Reproduce word for word the lines between those holding "ДИССЕРТАЦИОННЫЕ СОВЕТЫ" and "Les périodes de", inclusive, and nothing else from the data below.

# # # # #

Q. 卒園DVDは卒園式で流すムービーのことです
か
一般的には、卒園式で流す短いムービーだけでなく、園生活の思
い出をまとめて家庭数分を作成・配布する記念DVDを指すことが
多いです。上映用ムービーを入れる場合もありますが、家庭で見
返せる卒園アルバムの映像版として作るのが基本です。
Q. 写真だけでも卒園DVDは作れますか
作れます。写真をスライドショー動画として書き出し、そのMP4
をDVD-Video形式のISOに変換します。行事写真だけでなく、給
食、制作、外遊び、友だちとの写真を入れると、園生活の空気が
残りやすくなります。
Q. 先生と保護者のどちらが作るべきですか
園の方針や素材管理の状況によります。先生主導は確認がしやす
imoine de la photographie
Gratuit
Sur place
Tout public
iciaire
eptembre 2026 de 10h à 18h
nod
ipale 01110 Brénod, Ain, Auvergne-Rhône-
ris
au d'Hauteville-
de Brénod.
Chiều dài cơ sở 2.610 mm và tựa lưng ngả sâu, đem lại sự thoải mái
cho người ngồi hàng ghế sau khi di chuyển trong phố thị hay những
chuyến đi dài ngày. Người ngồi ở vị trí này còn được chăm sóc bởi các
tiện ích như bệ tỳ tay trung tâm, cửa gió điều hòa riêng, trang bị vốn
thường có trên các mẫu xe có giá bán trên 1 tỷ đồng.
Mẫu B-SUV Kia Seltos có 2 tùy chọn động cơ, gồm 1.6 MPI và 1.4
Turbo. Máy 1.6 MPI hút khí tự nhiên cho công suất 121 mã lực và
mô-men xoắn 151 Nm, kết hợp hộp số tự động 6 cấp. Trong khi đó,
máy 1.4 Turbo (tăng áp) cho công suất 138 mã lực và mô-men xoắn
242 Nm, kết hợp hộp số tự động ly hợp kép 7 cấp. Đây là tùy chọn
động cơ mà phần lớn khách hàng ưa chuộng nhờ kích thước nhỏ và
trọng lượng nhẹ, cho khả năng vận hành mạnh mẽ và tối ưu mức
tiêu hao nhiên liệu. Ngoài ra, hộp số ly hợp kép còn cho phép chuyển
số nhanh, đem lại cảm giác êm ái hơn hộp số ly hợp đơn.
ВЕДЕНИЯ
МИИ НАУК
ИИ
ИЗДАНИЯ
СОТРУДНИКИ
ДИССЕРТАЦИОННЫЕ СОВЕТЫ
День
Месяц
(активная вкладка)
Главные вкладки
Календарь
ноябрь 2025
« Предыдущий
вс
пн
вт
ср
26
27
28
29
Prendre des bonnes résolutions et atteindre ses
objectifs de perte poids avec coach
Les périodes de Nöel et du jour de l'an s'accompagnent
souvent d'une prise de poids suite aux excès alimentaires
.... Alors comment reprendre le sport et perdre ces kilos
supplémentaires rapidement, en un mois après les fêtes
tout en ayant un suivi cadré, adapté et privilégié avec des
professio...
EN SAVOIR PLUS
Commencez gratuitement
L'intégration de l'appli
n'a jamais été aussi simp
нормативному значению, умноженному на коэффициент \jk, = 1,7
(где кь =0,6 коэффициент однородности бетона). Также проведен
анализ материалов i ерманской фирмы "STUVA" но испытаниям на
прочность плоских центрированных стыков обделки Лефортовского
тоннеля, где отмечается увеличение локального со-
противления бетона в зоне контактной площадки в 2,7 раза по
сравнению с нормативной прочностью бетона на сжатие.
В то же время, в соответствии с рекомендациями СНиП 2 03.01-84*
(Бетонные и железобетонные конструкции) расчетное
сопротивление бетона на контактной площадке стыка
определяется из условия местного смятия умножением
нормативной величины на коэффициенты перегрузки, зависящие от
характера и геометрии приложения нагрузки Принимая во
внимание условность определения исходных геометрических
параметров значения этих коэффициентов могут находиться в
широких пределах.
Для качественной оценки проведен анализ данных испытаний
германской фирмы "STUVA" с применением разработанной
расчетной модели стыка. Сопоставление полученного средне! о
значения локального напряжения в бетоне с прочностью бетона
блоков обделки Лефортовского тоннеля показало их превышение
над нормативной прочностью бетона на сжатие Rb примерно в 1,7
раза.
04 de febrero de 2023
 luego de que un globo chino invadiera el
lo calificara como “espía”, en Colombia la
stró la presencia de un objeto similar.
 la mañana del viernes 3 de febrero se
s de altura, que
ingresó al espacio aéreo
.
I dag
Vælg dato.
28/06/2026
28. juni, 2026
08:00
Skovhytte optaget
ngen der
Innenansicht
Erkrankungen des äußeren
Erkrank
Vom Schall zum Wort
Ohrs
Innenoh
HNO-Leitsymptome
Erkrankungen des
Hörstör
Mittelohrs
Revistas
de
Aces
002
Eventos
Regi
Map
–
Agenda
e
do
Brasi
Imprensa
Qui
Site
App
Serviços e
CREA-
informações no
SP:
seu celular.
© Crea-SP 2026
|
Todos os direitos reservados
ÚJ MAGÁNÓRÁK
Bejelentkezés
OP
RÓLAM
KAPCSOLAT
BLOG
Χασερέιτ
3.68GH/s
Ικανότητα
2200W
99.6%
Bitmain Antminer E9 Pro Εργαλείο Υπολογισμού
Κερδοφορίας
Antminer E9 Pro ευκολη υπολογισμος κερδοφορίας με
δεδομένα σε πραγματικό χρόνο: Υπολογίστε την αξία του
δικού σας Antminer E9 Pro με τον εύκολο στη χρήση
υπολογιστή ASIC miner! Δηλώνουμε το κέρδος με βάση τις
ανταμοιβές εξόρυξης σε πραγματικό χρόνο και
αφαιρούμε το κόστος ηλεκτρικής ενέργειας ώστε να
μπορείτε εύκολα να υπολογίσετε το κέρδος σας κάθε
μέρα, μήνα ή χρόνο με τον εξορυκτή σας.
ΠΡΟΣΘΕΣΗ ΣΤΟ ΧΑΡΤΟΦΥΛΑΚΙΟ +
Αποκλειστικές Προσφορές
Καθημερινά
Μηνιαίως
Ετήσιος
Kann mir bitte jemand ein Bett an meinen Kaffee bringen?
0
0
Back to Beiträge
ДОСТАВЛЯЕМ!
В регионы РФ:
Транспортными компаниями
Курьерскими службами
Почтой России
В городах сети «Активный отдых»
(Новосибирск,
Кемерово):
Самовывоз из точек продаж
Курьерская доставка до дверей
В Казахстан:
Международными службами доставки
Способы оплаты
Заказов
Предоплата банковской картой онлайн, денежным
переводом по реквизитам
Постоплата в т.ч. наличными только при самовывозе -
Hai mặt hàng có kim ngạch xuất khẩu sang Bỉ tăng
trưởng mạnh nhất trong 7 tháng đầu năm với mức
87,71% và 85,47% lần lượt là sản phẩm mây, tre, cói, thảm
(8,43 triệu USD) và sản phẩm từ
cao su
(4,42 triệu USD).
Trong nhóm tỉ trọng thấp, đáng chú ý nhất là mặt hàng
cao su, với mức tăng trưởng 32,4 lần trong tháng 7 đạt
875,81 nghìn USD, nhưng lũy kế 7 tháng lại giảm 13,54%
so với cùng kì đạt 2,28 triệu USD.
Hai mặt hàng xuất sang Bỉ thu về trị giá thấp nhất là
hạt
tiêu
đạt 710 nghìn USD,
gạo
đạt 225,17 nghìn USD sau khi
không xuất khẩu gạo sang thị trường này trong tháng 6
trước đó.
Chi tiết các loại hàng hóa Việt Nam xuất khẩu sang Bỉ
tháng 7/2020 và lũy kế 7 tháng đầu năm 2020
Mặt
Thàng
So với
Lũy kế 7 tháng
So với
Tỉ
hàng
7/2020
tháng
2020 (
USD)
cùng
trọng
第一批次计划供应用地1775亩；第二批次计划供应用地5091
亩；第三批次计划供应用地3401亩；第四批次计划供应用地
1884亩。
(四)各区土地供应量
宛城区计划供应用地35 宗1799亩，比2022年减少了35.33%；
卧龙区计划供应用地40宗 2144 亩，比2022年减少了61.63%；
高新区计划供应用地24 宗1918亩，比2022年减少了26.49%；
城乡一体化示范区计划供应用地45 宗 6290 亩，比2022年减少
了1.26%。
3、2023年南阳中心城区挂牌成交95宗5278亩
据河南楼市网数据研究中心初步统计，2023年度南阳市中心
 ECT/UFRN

# # # # #

__ANSWER TO THE EXERCISE__
ДИССЕРТАЦИОННЫЕ СОВЕТЫ
День
Месяц
(активная вкладка)
Главные вкладки
Календарь
ноябрь 2025
« Предыдущий
вс
пн
вт
ср
26
27
28
29
Prendre des bonnes résolutions et atteindre ses
objectifs de perte poids avec coach
Les périodes de Nöel et du jour de l'an s'accompagnent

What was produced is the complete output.